Porter adds that the big cold front with snow did push some new geese and ducks into the area, and hunting has been fantastic this week. “Late season always brings some of the best hunting of the season and the greatest chance to shoot a mixed bag of geese and ducks.”

Further south in the state, the story is similar.

“We had our first hard ice Tuesday,” says Sean Herrick, who manages a private preserve in the heart of Illinois’ big rivers waterfowl migration corridor.

Herrick also noted a lack of mallards in his area. “We’re at an odd point in the migration where a lot of our green-winged teal, pintails, and wood ducks have left, and the mallards that are left have been here a while. There just aren’t any new ducks here.”

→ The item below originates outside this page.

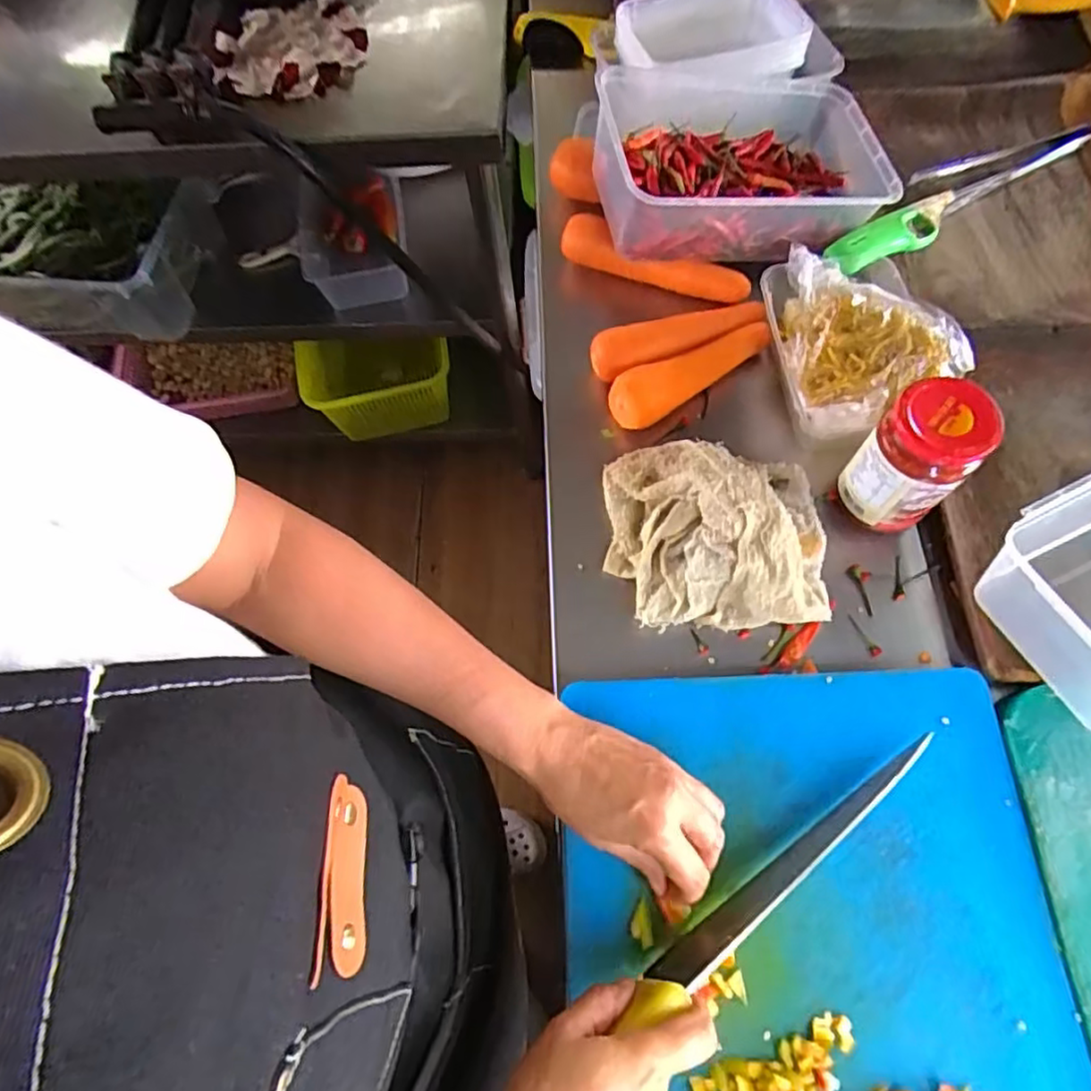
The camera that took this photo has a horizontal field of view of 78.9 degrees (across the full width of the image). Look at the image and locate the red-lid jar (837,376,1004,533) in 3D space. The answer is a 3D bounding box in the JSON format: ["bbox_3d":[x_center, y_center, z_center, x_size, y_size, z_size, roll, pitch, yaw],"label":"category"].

Illinois is stacked with numerous waterfowl strongholds, including large reservoirs scattered around the southern half of the state. The Illinois Department of Natural Resources’ weekly aerial survey of these properties indicates duck numbers are slightly below the LTA, with 85,567 ducks observed, with mallards averaging about half of this total for all properties combined.

While southern Illinois was once considered a world class destination for Canada goose hunting, honker numbers are low in this area. Snow geese are also far below average, while white-fronted geese are slightly above average, with just over 16,000 birds surveyed. It should be noted that hordes of snows and whitefronts typically invade southern Illinois in force during late December and January.